§ Stored items from a collection
-- -- --

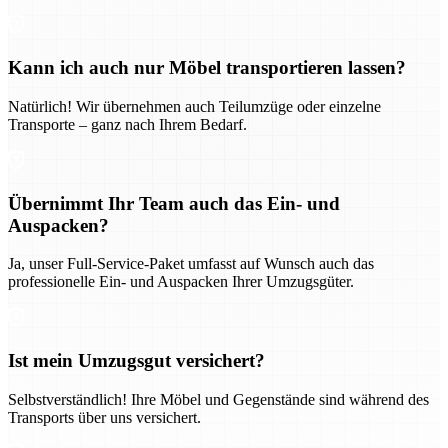
Kann ich auch nur Möbel transportieren lassen?
Natürlich! Wir übernehmen auch Teilumzüge oder einzelne
Transporte – ganz nach Ihrem Bedarf.
Übernimmt Ihr Team auch das Ein- und
Auspacken?
Ja, unser Full-Service-Paket umfasst auf Wunsch auch das
professionelle Ein- und Auspacken Ihrer Umzugsgüter.
Ist mein Umzugsgut versichert?
Selbstverständlich! Ihre Möbel und Gegenstände sind während des
Transports über uns versichert.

-- -- --

§ Task instructions
Drop the images and repeat the data exactly.

§ Result below
Kann ich auch nur Möbel transportieren lassen?
Natürlich! Wir übernehmen auch Teilumzüge oder einzelne
Transporte – ganz nach Ihrem Bedarf.
Übernimmt Ihr Team auch das Ein- und
Auspacken?
Ja, unser Full-Service-Paket umfasst auf Wunsch auch das
professionelle Ein- und Auspacken Ihrer Umzugsgüter.
Ist mein Umzugsgut versichert?
Selbstverständlich! Ihre Möbel und Gegenstände sind während des
Transports über uns versichert.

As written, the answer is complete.